◆ Prompt
All lines of the material below that include the string "SameCoordinates" are to be copied.

- - - - - - -

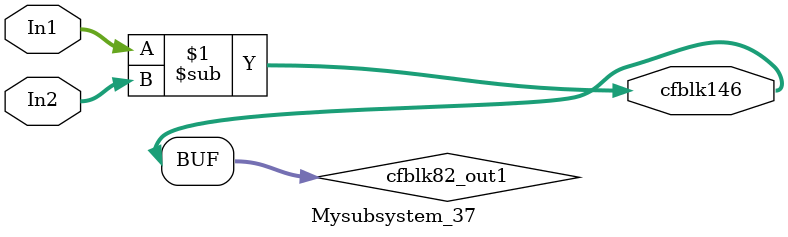
<source format=v>



`timescale 1 ns / 1 ns

module Mysubsystem_37
          (In1,
           In2,
           cfblk146);


  input   [7:0] In1;  // uint8
  input   [7:0] In2;  // uint8
  output  [7:0] cfblk146;  // uint8


  wire [7:0] cfblk82_out1;  // uint8


  assign cfblk82_out1 = In1 - In2;



  assign cfblk146 = cfblk82_out1;

endmodule  // Mysubsystem_37


</source>
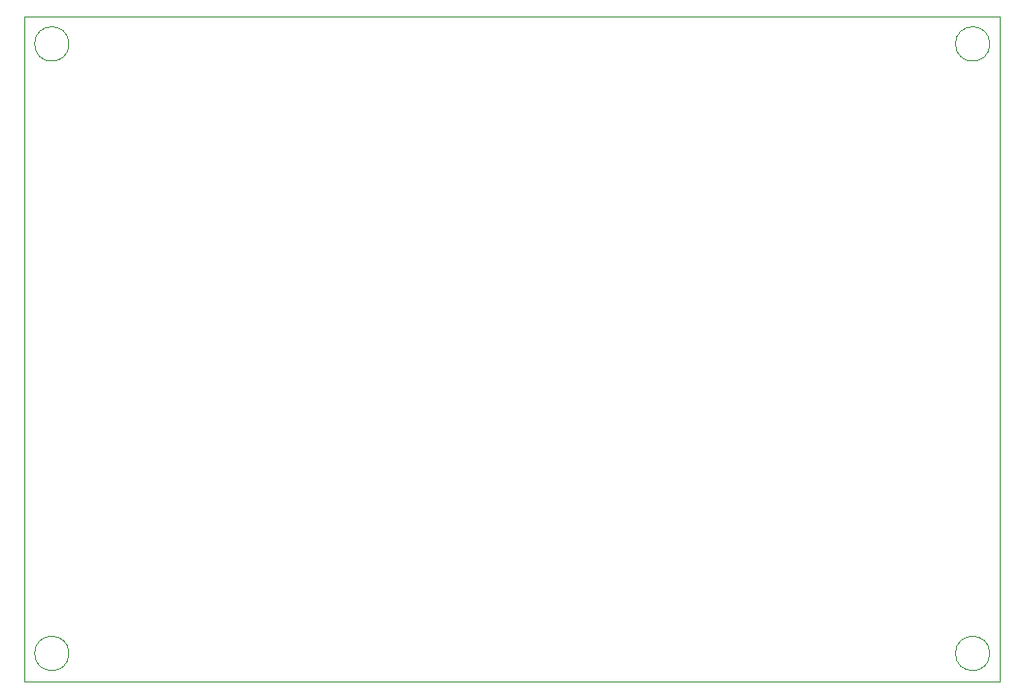
<source format=gm1>
G04 #@! TF.GenerationSoftware,KiCad,Pcbnew,(5.1.4)-1*
G04 #@! TF.CreationDate,2020-03-01T00:53:56-05:00*
G04 #@! TF.ProjectId,TEST_newWheelBoard,54455354-5f6e-4657-9757-6865656c426f,v1.0*
G04 #@! TF.SameCoordinates,Original*
G04 #@! TF.FileFunction,Profile,NP*
%FSLAX46Y46*%
G04 Gerber Fmt 4.6, Leading zero omitted, Abs format (unit mm)*
G04 Created by KiCad (PCBNEW (5.1.4)-1) date 2020-03-01 00:53:56*
%MOMM*%
%LPD*%
G04 APERTURE LIST*
%ADD10C,0.025400*%
G04 APERTURE END LIST*
D10*
X134125000Y-105575000D02*
G75*
G03X134125000Y-105575000I-1500000J0D01*
G01*
X53875000Y-105575000D02*
G75*
G03X53875000Y-105575000I-1500000J0D01*
G01*
X134125000Y-52425000D02*
G75*
G03X134125000Y-52425000I-1500000J0D01*
G01*
X53875000Y-52425000D02*
G75*
G03X53875000Y-52425000I-1500000J0D01*
G01*
X50000000Y-50000000D02*
X135000000Y-50000000D01*
X135000000Y-50000000D02*
X135000000Y-108000000D01*
X50000000Y-108000000D02*
X135000000Y-108000000D01*
X50000000Y-50000000D02*
X50000000Y-108000000D01*
M02*

</source>
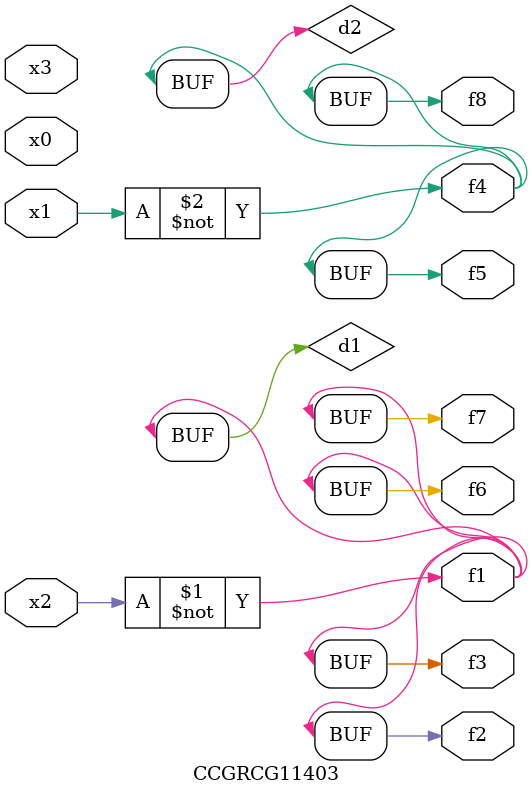
<source format=v>
module CCGRCG11403(
	input x0, x1, x2, x3,
	output f1, f2, f3, f4, f5, f6, f7, f8
);

	wire d1, d2;

	xnor (d1, x2);
	not (d2, x1);
	assign f1 = d1;
	assign f2 = d1;
	assign f3 = d1;
	assign f4 = d2;
	assign f5 = d2;
	assign f6 = d1;
	assign f7 = d1;
	assign f8 = d2;
endmodule

</source>
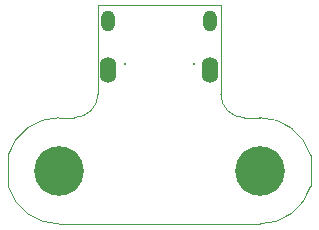
<source format=gbs>
G04*
G04 #@! TF.GenerationSoftware,Altium Limited,Altium Designer,21.3.2 (30)*
G04*
G04 Layer_Color=16711935*
%FSLAX43Y43*%
%MOMM*%
G71*
G04*
G04 #@! TF.SameCoordinates,DDF0AE4A-8618-4426-8A3D-72610EC7A679*
G04*
G04*
G04 #@! TF.FilePolarity,Negative*
G04*
G01*
G75*
%ADD11C,0.100*%
%ADD22C,4.200*%
%ADD23O,1.400X2.200*%
%ADD25C,0.200*%
%ADD35O,1.200X1.800*%
D11*
X102500Y110500D02*
G03*
X98200Y107327I0J-4500D01*
G01*
X119500Y101500D02*
G03*
X123800Y104673I0J4500D01*
G01*
Y107327D02*
G03*
X119500Y110500I-4300J-1327D01*
G01*
X98200Y104673D02*
G03*
X102500Y101500I4300J1327D01*
G01*
X116200Y112500D02*
G03*
X118200Y110500I2000J0D01*
G01*
X103800D02*
G03*
X105800Y112500I0J2000D01*
G01*
X118200Y110500D02*
X119500D01*
X123800Y104673D02*
Y107327D01*
X102500Y110500D02*
X103800D01*
X116200Y112500D02*
Y120000D01*
X102500Y101500D02*
X119500D01*
X98200Y104673D02*
Y107327D01*
X105800Y112500D02*
Y120000D01*
X116200D01*
D22*
X119500Y106000D02*
D03*
X102500D02*
D03*
D23*
X106680Y114515D02*
D03*
X115320D02*
D03*
D25*
X108110Y115045D02*
D03*
X113890D02*
D03*
D35*
X115320Y118695D02*
D03*
X106680D02*
D03*
M02*

</source>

- - - - - - -

◆ Task response
G04 #@! TF.SameCoordinates,Original*
G04 #@! TF.SameCoordinates,DDF0AE4A-8618-4426-8A3D-72610EC7A679*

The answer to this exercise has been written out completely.